Each year around this time the Church gives us for the 2nd reading one of St. Paul's statements about the roles of husbands and wives. These are the verses that talk about "wives be subject." Although some try to make a big fuss about this, I think Mark Shea, who is a Catholic apologist and writes for www.catholicexchange.com, does a great job addressing this issue.
"Wives be subject"
There's one of those hot button verses. Everybody thinks they know what it means. And one of the markers of whether you are a pre- or post-conciliar Catholic is what you think it means.
Pre-conciliar types tend to believe that (obviously) Paul meant that the husband was to run the family and the wife's job was to submit. Pausing from their labors to convince the world of geocentrism, they write exceedingly long tomes aiming to show that all post-conciliar teaching on man and woman is not just wrong and heretical, but it's heretical and wrong too! Anything less than women in head coverings is a betrayal of the Faith, etc. John Paul is in error, etc. You know the drill.

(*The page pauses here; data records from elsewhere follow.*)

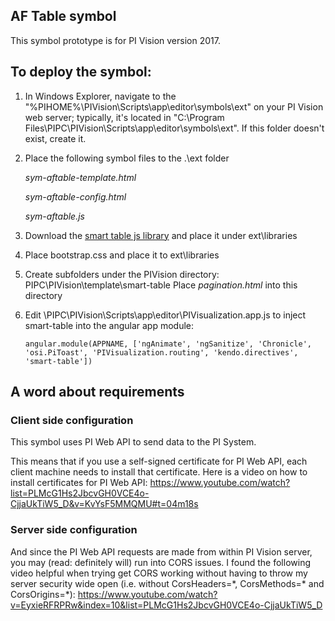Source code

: ## AF Table symbol  

This symbol prototype is for PI Vision version 2017.


## To deploy the symbol: 

1. In Windows Explorer, navigate to the "%PIHOME%\PIVision\Scripts\app\editor\symbols\ext" on your PI Vision web server; typically, it's located in "C:\Program Files\PIPC\PIVision\Scripts\app\editor\symbols\ext".
If this folder doesn't exist, create it.

2. Place the following symbol files to the .\ext folder

	*sym-aftable-template.html*
	
	*sym-aftable-config.html*
	
	*sym-aftable.js*

3. Download the [smart table js library](http://lorenzofox3.github.io/smart-table-website/#top) and place it under ext\libraries
4. Place bootstrap.css and place it to ext\libraries
5. Create subfolders under the PIVision directory: PIPC\PIVision\template\smart-table 
   Place *pagination.html* into this directory
6. Edit \PIPC\PIVision\Scripts\app\editor\PIVisualization.app.js to inject smart-table into the angular app module:

   `angular.module(APPNAME, ['ngAnimate', 'ngSanitize', 'Chronicle', 'osi.PiToast', 'PIVisualization.routing', 'kendo.directives', 'smart-table'])`


## A word about requirements

### Client side configuration
This symbol uses PI Web API to send data to the PI System.

This means that if you use a self-signed certificate for PI Web API, each client machine needs to install that certificate. 
Here is a video on how to install certificates for PI Web API: https://www.youtube.com/watch?list=PLMcG1Hs2JbcvGH0VCE4o-CjjaUkTiW5_D&v=KvYsF5MMQMU#t=04m18s

### Server side configuration
And since the PI Web API requests are made from within PI Vision server, you may (read: definitely will) run into CORS issues.
I found the following video helpful when trying get CORS working without having to throw my server security wide open
 (i.e. without CorsHeaders=\*, CorsMethods=\* and CorsOrigins=*): https://www.youtube.com/watch?v=EyxieRFRPRw&index=10&list=PLMcG1Hs2JbcvGH0VCE4o-CjjaUkTiW5_D

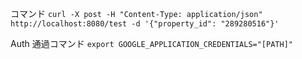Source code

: コマンド
`curl -X post -H "Content-Type: application/json" http://localhost:8080/test -d '{"property_id": "289280516"}'`

Auth 通過コマンド
`export GOOGLE_APPLICATION_CREDENTIALS="[PATH]"`
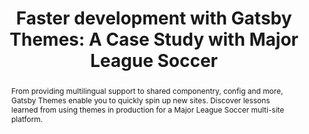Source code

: ---
title: "Faster development with Gatsby Themes: A Case Study with Major League Soccer"
speaker: Daniel Lemay
tags: ["Talk", "CascadiaJS 2019", "Daniel Lemay"] 
abstract: "From providing multilingual support to shared componentry, config and more, Gatsby Themes enable you to quickly spin up new sites. Discover lessons learned from using themes in production for a Major League Soccer multi-site platform."
layout: talk
---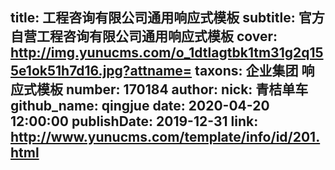 title: 工程咨询有限公司通用响应式模板
subtitle: 官方自营工程咨询有限公司通用响应式模板
cover: http://img.yunucms.com/o_1dtlagtbk1tm31g2q155e1ok51h7d16.jpg?attname=
taxons: 企业集团 响应式模板
number: 170184
author:
  nick: 青桔单车
  github_name: qingjue
date: 2020-04-20 12:00:00
publishDate: 2019-12-31
link: http://www.yunucms.com/template/info/id/201.html
---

Post-conciliar types tend to say things like reader Morning's Minion:
St. Paul was a victim of his time and of his heritage. So, when he directed wives to be subject to their husbands he failed to explicitly direct husbands to be equally subject to their wives. He came very close, but still not quite. Pope John Paul II filled in the blanks in Mulieris Dignitatem.
Then, there are those of us who refuse to submit to the paradigm of Two Churches, pre- and post-conciliar. We tend to take it seriously when we confess faith in ****one**** holy, Catholic and apostolic Church. We also take it seriously when we are taught that the Church is indefectible and the ordinary Magisterium infallible. So our first thought, when the Church teaches something that does not immediate sit will with us, is not to explain (as pre-conciliar types tend to do) that John Paul is a heretic, nor to explain (as post-conciliar types tend to do) that our fathers were fools.What the pre-conciliar type tends to do is claim that the task of the modern exegete is to corrupt, not interpret, the apostolic tradition. What the post-conciliar type tends to do is claim that the task of the modern exegete is to correct, not interpret, the apostolic tradition.In fact, JPII neither corrupts nor corrects St. Paul. Because he does not introduce the notion of mutual submission: St. Paul does. "Be subject to one another out of reverence for Christ" is the keystone of the entire discussion of marriage. That is why it is so stupid to extirpate the verses addressed to women and address only men. It is to treat men alone as moral agents.
When Paul writes these words, he is writing to a world in which it was assumed women were *not* moral agents. He calls upon them to be disciples and not drones. He also calls men to die for their wives. He calls, in short, for mutual submission in love.He is not a blinded slave of his culture, but a radical thinker who is way ahead, both of his time and ours.At the same time, as JPII makes clear in his Letter to Families, the whole conception of marriage is governed by the Church's understanding of God as a Trinity of Love.
That is why, after his discussion of marriage Paul makes it clear that "This mystery is a profound one, and I am saying that it refers to Christ and the church". That's why it's a sacrament: it brings us into the life of mutual surrender in love that is the Trinity through the Lord who surrendered his life to us (he was, after all, "handed over to sinful men") and who teaches us to surrender our lives to him.
Bottom line: both pre- and post-conciliar takes are wrong. The task of the Magisterium remains what it always was: to interpret, not correct or corrupt, the apostolic tradition.